HOW TO COMPLETE THIS TASK - Return, from the data that follows, each line that holds the word "kerosene".

DATA PROVIDED -
• • • • •
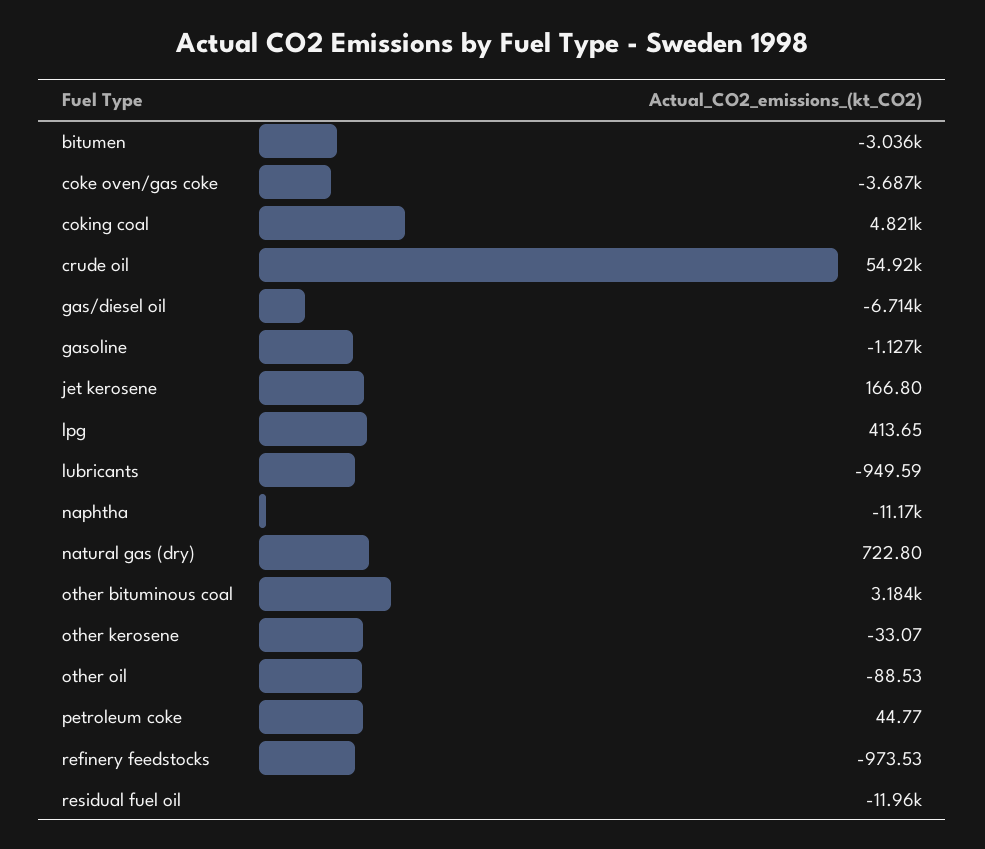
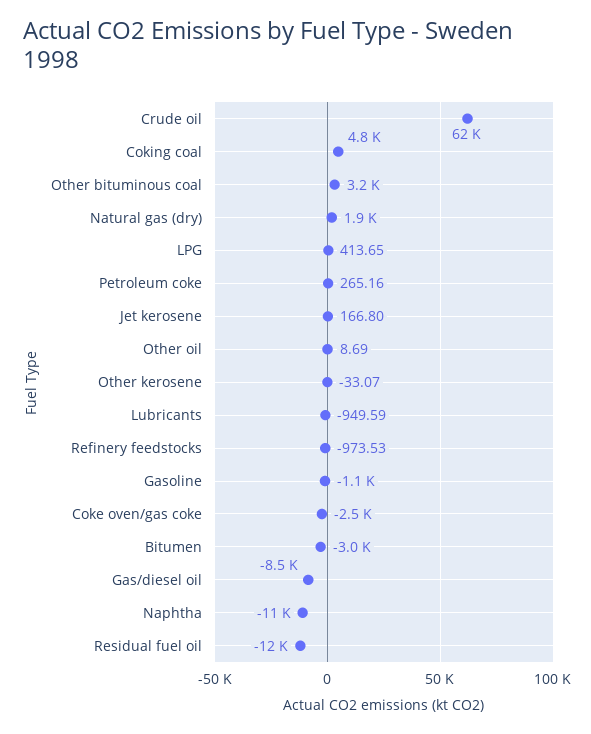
  {
    "bitumen": -3036,
-   "coke oven/gas coke": -3687,
+   "coke oven/gas coke": -2500,
    "coking coal": 4821,
-   "crude oil": 54920,
+   "crude oil": 62000,
-   "gas/diesel oil": -6714,
+   "gas/diesel oil": -8500,
    "gasoline": -1127,
    "jet kerosene": 166.8,
    "lpg": 413.65,
    "lubricants": -949.59,
    "naphtha": -11170,
-   "natural gas (dry)": 722.8,
+   "natural gas (dry)": 1900,
    "other bituminous coal": 3184,
    "other kerosene": -33.07,
-   "other oil": -88.53,
+   "other oil": 8.69,
-   "petroleum coke": 44.77,
+   "petroleum coke": 265.16,
    "refinery feedstocks": -973.53,
    "residual fuel oil": -11960
  }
• • • • •
EXPECTED ANSWER -
    "jet kerosene": 166.8,
    "other kerosene": -33.07,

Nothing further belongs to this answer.